Relatedly, the impact on art criticism of social media platforms highlighted the ways in which modes of critical discourse are diverging: ‘polite criticism’ in the pages of establishment publications such as Artforum and Art in America versus ‘impolite criticism’ in blogazines like Hyperallergic and the more immediate courts of Twitter and Instagram. Laura McLean-Ferris’s view that criticism in the conventional art press is suffering a condition of being overly careful echoes the more pointed prognosis delivered over a decade ago by James Elkins in his polemic 'What Happened to Art Criticism?' which argued that criticism has atrophied into a discipline that eschews judgment in favour of literariness and description.

 

Of course the underside of the age of digital communication is network surveillance, and it is axiomatic that in the age of meta-data every tweet, blog and sms is continuously captured allowing for historically unprecedented forms of social monitoring. Emergent forms of hacktivism – such as ‘data-arbitrage’: whereby masses of faux Facebook and Twitter accounts are forged to flood the Internet with false identities; or Turkopticon: a plug-in tool redressing the exploitative practices of certain employers registered in the crowdsourcing marketplace of Mechanical Turk – represent counter-measures to the reality of digital surveillance.

 

Art projects referred to as correctives to this new world order included Zach Blas’ Facial Weaponization Suite: masks designed to thwart biometric facial recognition software; and Unstoppable: bulletproof clothing designed to keep the wearer anonymous and safe.
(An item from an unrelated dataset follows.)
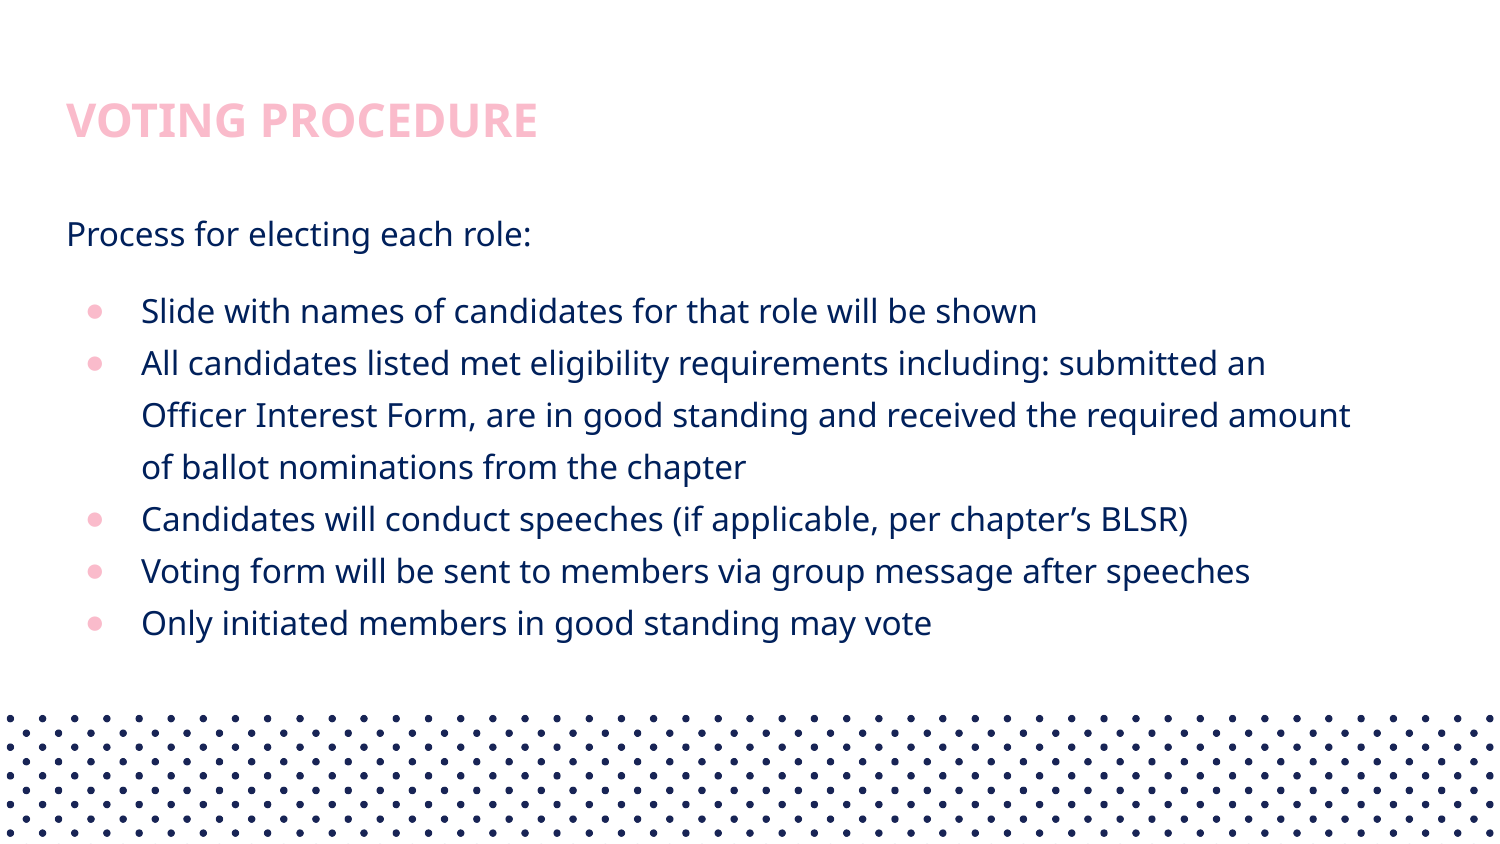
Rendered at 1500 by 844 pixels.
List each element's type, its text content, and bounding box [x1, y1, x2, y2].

The positioning of anonymity as the ultimate antidote to surveillance, however, was queried by Rob Horning who astutely reminded us that the desire for digital visibility is inseparable from the reality of surveillance: the two are mutually constitutive.

 

Open Source concluded with ruminations on the very idea of the ‘platform’. Although understood in the digital sense as a software-based facility for the dissemination of information, goods and services, the term obviously has a pre-digital definition as a place for public discussion. In spite of the multifarious ways in which we are inextricably tied to the networked world, it was not lost on this observer at least, that discussion platforms with the real-time presence of speakers has the frisson of stimulation that we still crave. Perhaps no digital tool, platform or intervention can match the live theatre – or ‘cool media’ – of Socratic dialogue and debate.

 

 

 

Image caption:

Open Score: Art & Technology, panel discussion, Saturday January 30, 2016, New Museum.